- _Given passage_
========================
Regulator flags custody cost-cutting measure for restricted schemes

August 12, 2018

Ben Trollip: MJW principal

Restricted investment schemes may be granted relief from some expensive administrative burdens under proposals tabled by the regulator last week.

The mooted Financial Markets Authority (FMA) class exemption would drop the requirement for restricted managed investment schemes (MIS) to supply an annual audited custodian assurance report.

Currently, restricted schemes – which include corporate-only, occupational or other niche member groups – must provide the FMA each year with an independently-audited report confirming appropriate custodial and administrative systems are in place.

The rule – which was put into practice for the first time over the 2016/17 financial year – in effect forces most restricted schemes to pay for two audited reports: one to review in-house custodial procedures; and, another from third-party administrators.

Unlike their public offer MIS counterparts, restricted MIS schemes can opt to manage custody themselves – a path the majority have gone down.

“In cases where restricted schemes sought both an administration manager’s assurance report and a custodian’s assurance report, that resulted in extra costs to the restricted schemes,” the FMA consultation document says. “We understand approximately two-thirds of the cost of obtaining the assurance engagements was in respect of the custodian’s assurance report rather than the administration manager’s assurance report.”

Ben Trollip, Melville Jessup Weaver (MJW) principal, said the exemption proposal was an “excellent” development.

“The auditing costs have been quite substantial as a proportion of funds under management for smaller schemes,” Trollip said.

MJW provides administration to about 25 schemes – including corporate super and other restricted entities.

The FMA proposed class exemption would drop the annual custody reporting duties for only those restricted schemes that used third-party administrators and held mostly vanilla investments “domiciled in New Zealand or Australia”.

“This restriction reflects the level of confidence in the general securities framework of both jurisdictions, and limits the exemption to restricted schemes with relatively straightforward investment structures,” the FMA says.
========================
- _Raw data_
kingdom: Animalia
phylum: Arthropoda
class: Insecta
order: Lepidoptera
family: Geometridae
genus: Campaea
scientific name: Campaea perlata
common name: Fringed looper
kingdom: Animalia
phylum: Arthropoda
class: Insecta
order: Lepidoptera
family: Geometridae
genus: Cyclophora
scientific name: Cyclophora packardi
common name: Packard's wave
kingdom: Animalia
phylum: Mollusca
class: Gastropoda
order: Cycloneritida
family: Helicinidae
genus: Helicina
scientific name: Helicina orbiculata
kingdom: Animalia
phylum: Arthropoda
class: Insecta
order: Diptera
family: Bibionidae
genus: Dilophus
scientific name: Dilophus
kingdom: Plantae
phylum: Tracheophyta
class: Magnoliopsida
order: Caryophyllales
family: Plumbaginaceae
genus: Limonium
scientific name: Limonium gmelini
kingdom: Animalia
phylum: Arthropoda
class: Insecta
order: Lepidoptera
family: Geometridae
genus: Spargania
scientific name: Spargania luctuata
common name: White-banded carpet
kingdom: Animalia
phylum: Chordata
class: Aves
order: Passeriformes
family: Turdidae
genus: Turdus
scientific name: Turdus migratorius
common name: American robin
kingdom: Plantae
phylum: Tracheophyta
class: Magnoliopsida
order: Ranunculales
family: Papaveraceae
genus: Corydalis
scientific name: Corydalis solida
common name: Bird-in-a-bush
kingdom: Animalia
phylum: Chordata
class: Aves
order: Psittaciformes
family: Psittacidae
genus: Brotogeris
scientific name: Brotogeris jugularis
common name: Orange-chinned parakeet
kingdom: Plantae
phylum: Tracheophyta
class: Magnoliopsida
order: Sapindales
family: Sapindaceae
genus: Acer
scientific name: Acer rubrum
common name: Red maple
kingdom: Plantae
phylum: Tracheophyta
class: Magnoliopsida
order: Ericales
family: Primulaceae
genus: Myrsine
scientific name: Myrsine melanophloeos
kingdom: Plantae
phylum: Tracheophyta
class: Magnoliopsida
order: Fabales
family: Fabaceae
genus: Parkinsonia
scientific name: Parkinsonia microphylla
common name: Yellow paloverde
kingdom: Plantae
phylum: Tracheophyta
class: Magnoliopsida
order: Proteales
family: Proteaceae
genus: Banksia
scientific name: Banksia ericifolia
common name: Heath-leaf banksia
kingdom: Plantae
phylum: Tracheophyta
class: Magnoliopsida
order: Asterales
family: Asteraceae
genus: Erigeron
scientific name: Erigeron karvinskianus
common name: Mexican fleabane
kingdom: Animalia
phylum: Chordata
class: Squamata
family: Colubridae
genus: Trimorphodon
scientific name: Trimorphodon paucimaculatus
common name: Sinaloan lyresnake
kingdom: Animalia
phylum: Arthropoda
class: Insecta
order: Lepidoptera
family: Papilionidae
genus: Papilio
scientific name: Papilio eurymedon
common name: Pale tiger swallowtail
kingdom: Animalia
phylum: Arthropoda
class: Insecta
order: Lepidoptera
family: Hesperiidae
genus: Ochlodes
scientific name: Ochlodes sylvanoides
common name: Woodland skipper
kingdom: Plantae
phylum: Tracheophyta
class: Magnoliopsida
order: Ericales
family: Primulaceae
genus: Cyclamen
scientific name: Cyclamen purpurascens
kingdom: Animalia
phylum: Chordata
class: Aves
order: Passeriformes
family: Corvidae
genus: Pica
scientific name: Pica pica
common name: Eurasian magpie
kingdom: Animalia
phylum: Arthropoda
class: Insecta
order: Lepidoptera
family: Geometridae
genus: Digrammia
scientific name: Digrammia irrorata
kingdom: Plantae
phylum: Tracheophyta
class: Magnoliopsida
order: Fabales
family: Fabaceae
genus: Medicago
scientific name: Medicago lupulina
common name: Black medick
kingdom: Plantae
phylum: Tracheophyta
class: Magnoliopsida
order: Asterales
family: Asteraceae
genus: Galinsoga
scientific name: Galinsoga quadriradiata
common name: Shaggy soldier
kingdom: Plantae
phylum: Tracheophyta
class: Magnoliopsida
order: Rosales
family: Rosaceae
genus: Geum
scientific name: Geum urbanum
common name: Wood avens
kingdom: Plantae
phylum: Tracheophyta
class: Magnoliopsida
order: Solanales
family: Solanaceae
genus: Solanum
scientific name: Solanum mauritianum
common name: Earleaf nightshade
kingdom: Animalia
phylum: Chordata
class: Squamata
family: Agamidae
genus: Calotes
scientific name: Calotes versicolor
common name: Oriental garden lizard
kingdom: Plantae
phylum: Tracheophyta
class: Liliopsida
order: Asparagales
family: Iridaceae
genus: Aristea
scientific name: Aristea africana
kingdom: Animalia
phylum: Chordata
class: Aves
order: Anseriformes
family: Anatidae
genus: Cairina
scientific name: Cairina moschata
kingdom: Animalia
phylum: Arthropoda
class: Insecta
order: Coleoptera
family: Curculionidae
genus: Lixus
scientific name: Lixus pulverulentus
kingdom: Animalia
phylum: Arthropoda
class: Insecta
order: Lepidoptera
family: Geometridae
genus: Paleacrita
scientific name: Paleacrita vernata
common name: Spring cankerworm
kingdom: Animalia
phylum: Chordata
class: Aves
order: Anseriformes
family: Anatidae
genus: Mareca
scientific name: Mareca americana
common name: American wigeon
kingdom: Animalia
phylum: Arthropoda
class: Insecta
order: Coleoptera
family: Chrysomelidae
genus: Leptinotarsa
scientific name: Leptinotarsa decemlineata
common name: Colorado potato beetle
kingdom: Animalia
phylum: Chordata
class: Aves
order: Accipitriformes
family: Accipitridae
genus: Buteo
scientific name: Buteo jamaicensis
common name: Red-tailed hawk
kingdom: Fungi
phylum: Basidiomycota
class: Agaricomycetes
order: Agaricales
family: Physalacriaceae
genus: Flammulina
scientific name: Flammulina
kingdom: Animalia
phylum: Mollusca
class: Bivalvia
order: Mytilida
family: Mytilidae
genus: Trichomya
========================
- _About this task_
Write a continuation of the article on the FMA's proposed custody reporting exemption for restricted schemes, picking up after its final sentence. You can ignore the records here; they play no part in this.

- _Answer for this exercise_
Schemes could invest up to 5 per cent of their portfolios in “non-standard” investments and still be eligible for the exemption. The non-standard threshold would rise to the greater of 20 per cent of assets under management or $2 million for small defined benefit schemes (defined as under $20 million), the FMA says.

However, the regulator is seeking feedback on whether the exemption should be open to the five restricted KiwiSaver schemes.

“Those schemes remain open to new members and are larger than many other restricted schemes. KiwiSaver is the main, or only, investment for many New Zealanders and is a major focus for the FMA,” the consultation document says.

The two biggest restricted KiwiSaver schemes – the Medical Assurance Society and Supereasy (which serves local council employees) – reported respective funds under management of about $630 million and $240 million as at the end of March this year. At the other end of the scale, the Exclusive Brethren BCF scheme managed just under $7.4 million followed by the Maritime Retirement Scheme ($13 million) and Christian KiwiSaver ($43 million).

According to the FMA, while the annual assurance requirements “do not eliminate the risk of fraud and poor custodial practices, they do encourage custodians to establish and maintain appropriate policies, procedures and controls to protect the scheme property”.